== Material for this task ==
.....

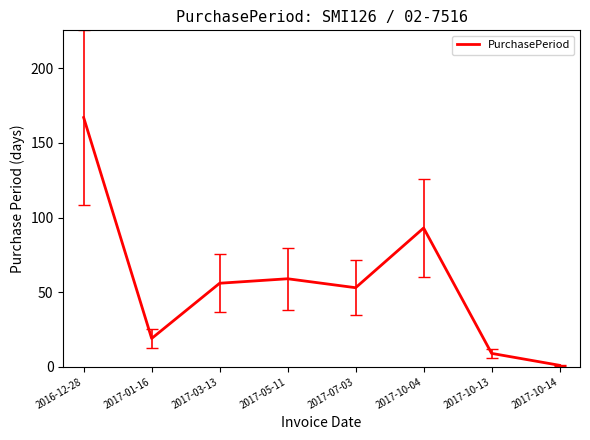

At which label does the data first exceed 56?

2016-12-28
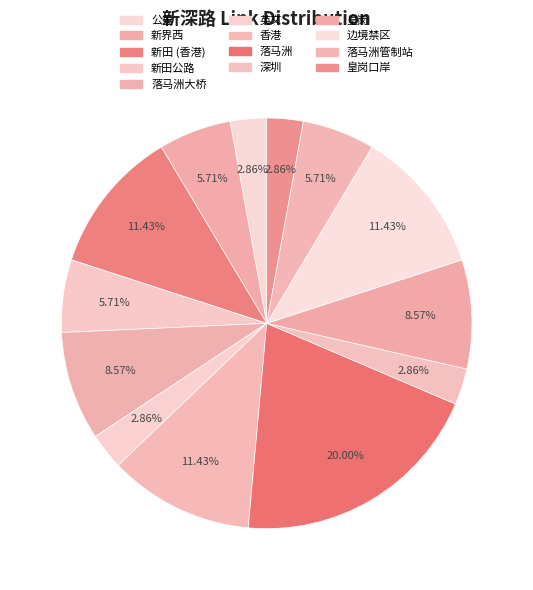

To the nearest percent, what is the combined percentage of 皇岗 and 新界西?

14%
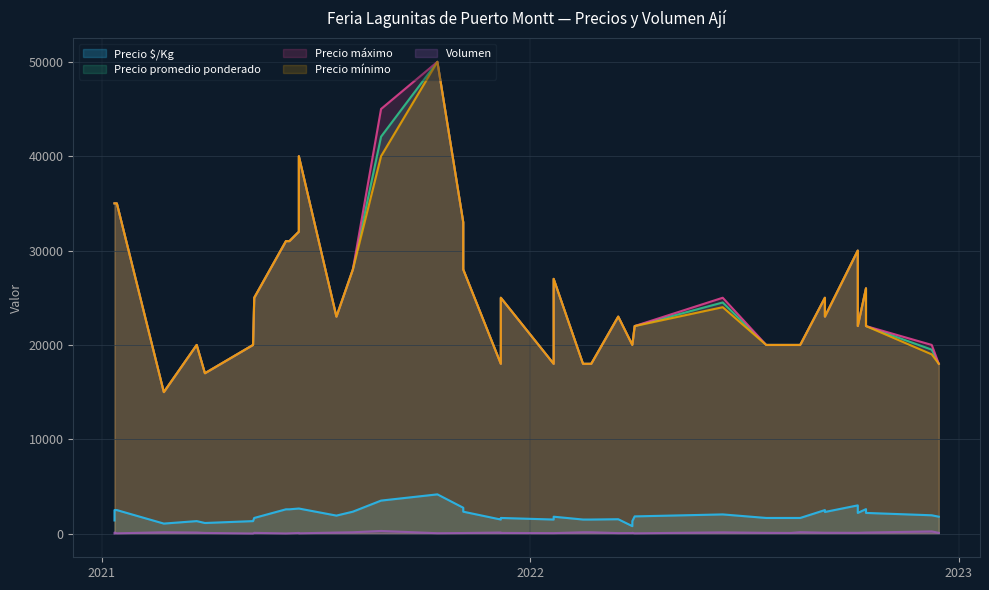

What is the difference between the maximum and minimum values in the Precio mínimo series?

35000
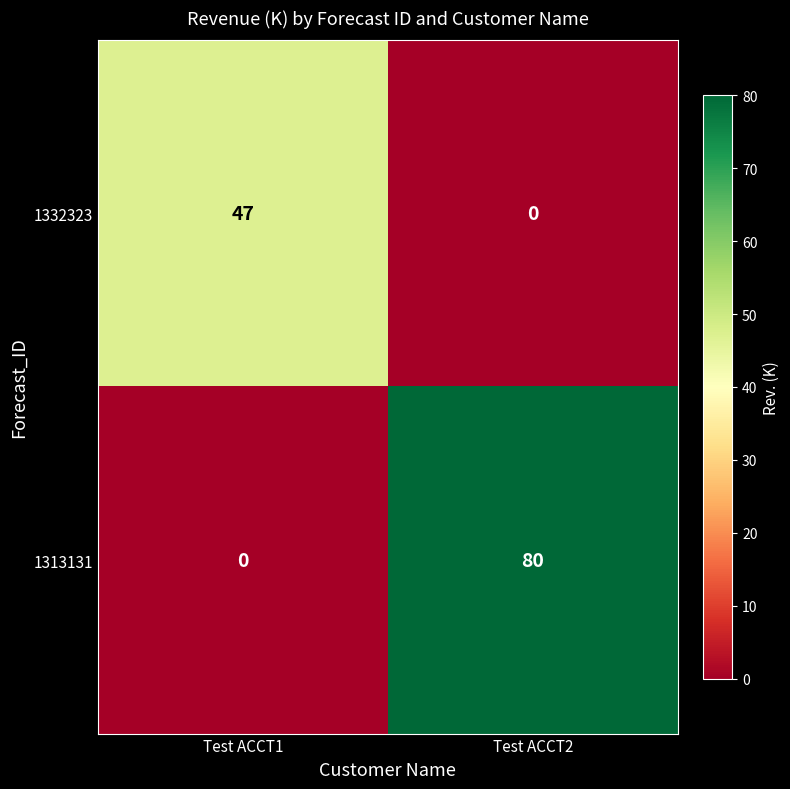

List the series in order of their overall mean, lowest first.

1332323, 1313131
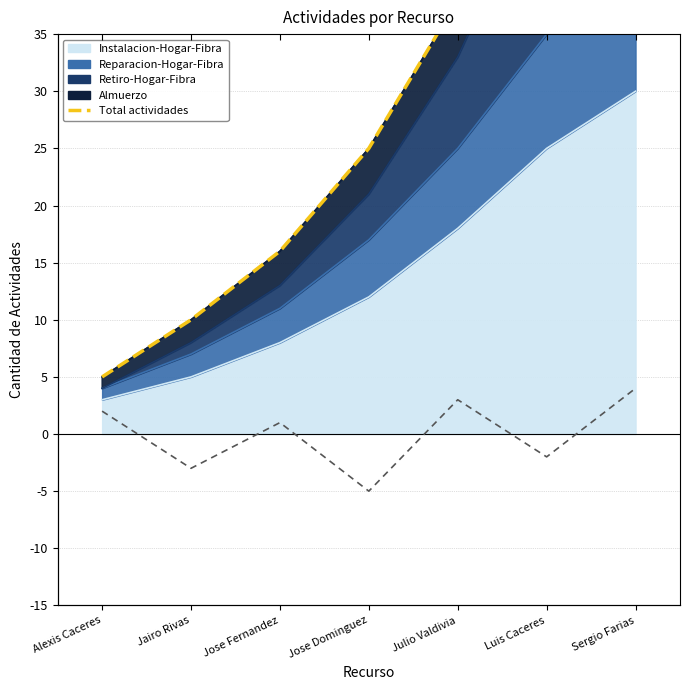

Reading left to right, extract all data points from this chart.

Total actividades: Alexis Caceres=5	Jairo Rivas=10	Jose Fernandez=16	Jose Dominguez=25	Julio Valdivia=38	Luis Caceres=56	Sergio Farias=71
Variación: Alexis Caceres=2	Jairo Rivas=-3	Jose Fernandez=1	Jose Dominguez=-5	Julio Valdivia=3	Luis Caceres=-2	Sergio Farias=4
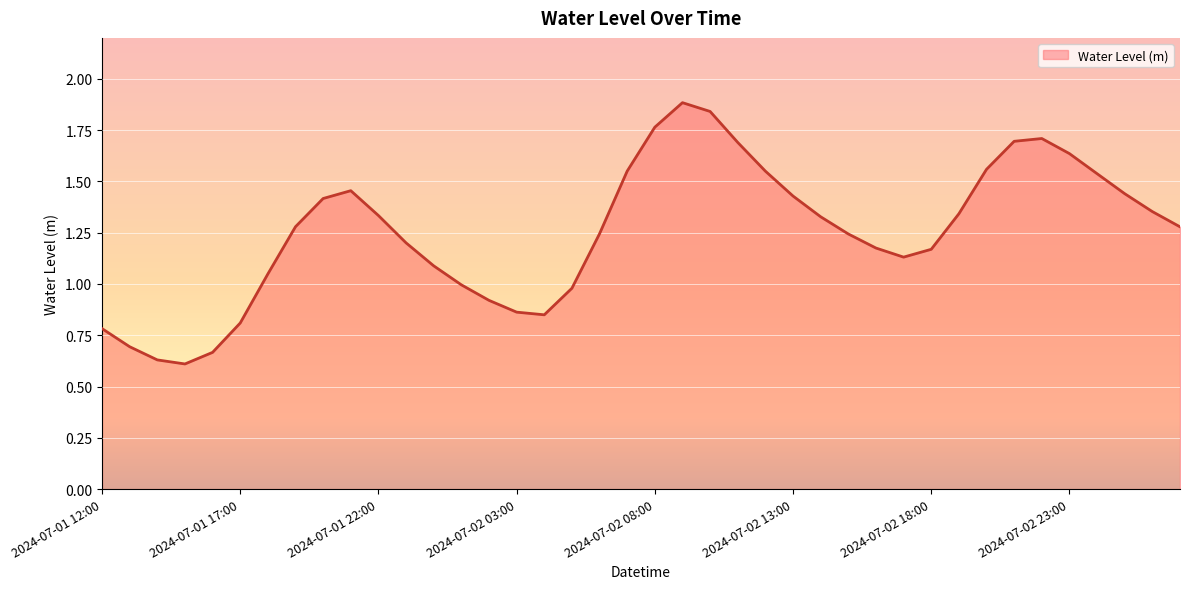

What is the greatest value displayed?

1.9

.....

== How to complete this task ==
Copy the rows word for word from the first one through the line containing "1332323, 1313131", including that line. Leave out the pictures.

== The completed task ==
At which label does the data first exceed 56?

2016-12-28

To the nearest percent, what is the combined percentage of 皇岗 and 新界西?

14%

What is the difference between the maximum and minimum values in the Precio mínimo series?

35000

List the series in order of their overall mean, lowest first.

1332323, 1313131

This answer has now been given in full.